Experiment 2: How do bumblebees evaluate reward rate and concentration dimensions separately?

After finding in Experiment 1 that DR induced the predicted effect, but that DC did not affect bees’ relative preferences between flowers, we conducted a second experiment to better understand this result. In Experiment 2, we tested how bees evaluate each reward dimension (concentration and reward rate) separately by determining how the relative preference between a medium and high option was affected by the presence of a lower (decoy) option.
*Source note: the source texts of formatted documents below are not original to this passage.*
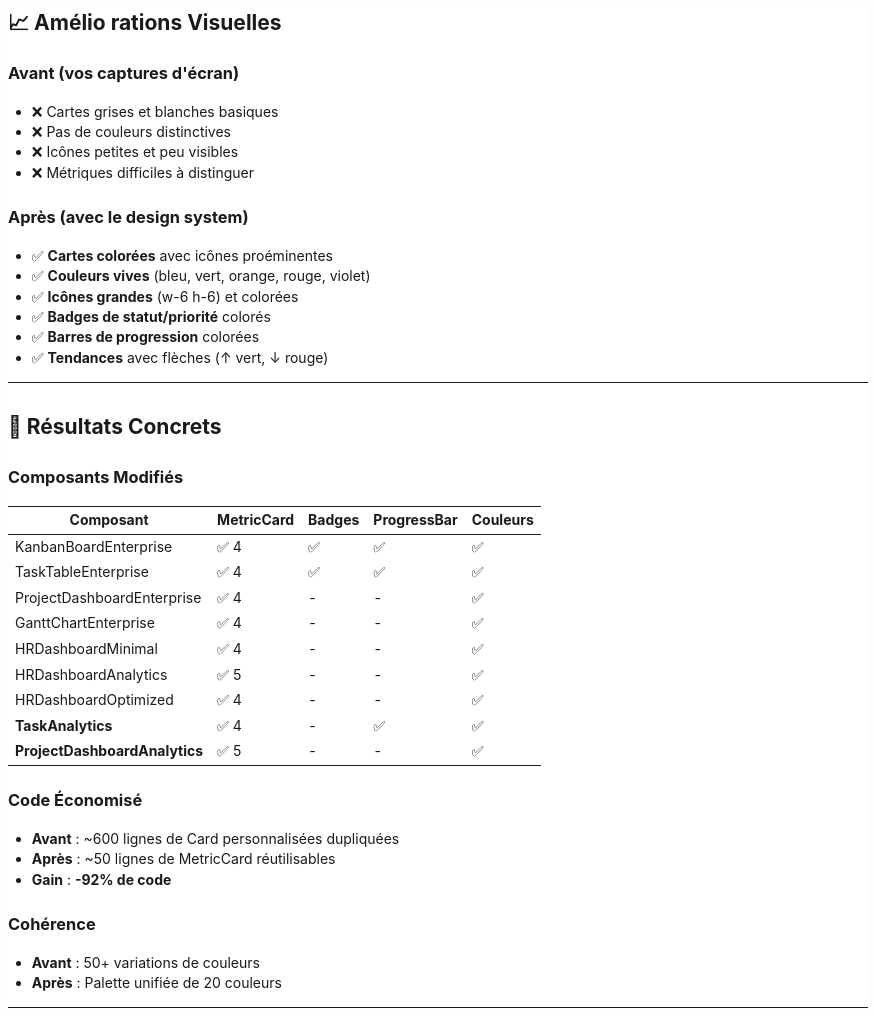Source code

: 
## 📈 Amélio rations Visuelles

### **Avant (vos captures d'écran)**
- ❌ Cartes grises et blanches basiques
- ❌ Pas de couleurs distinctives
- ❌ Icônes petites et peu visibles
- ❌ Métriques difficiles à distinguer

### **Après (avec le design system)**
- ✅ **Cartes colorées** avec icônes proéminentes
- ✅ **Couleurs vives** (bleu, vert, orange, rouge, violet)
- ✅ **Icônes grandes** (w-6 h-6) et colorées
- ✅ **Badges de statut/priorité** colorés
- ✅ **Barres de progression** colorées
- ✅ **Tendances** avec flèches (↑ vert, ↓ rouge)

---

## 🚀 Résultats Concrets

### **Composants Modifiés**
| Composant | MetricCard | Badges | ProgressBar | Couleurs |
|-----------|------------|--------|-------------|----------|
| KanbanBoardEnterprise | ✅ 4 | ✅ | ✅ | ✅ |
| TaskTableEnterprise | ✅ 4 | ✅ | ✅ | ✅ |
| ProjectDashboardEnterprise | ✅ 4 | - | - | ✅ |
| GanttChartEnterprise | ✅ 4 | - | - | ✅ |
| HRDashboardMinimal | ✅ 4 | - | - | ✅ |
| HRDashboardAnalytics | ✅ 5 | - | - | ✅ |
| HRDashboardOptimized | ✅ 4 | - | - | ✅ |
| **TaskAnalytics** | ✅ 4 | - | ✅ | ✅ |
| **ProjectDashboardAnalytics** | ✅ 5 | - | - | ✅ |

### **Code Économisé**
- **Avant** : ~600 lignes de Card personnalisées dupliquées
- **Après** : ~50 lignes de MetricCard réutilisables
- **Gain** : **-92% de code**

### **Cohérence**
- **Avant** : 50+ variations de couleurs
- **Après** : Palette unifiée de 20 couleurs

---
We tested 48 bees from three colonies. Using a similar design to Experiment 1, bees were trained and tested individually across one of two experimental treatments (binary or trinary) for each reward dimension. Bees in binary treatments were given a choice between a medium-quality flower (flower M) and a high-quality flower (flower H). Bees in trinary treatments were also given experience with a low-quality decoy flower (flower L) and subsequently given a three-choice test between all three flower types. In this experiment, because there was a clear ranking of flowers within each choice set, any initial color preference would likely be enhanced by the preference for the higher-quality flower. As such, we counter-balanced color (blue or yellow) across the two flower types (flowers M and H) to control for any color bias associated with the best option.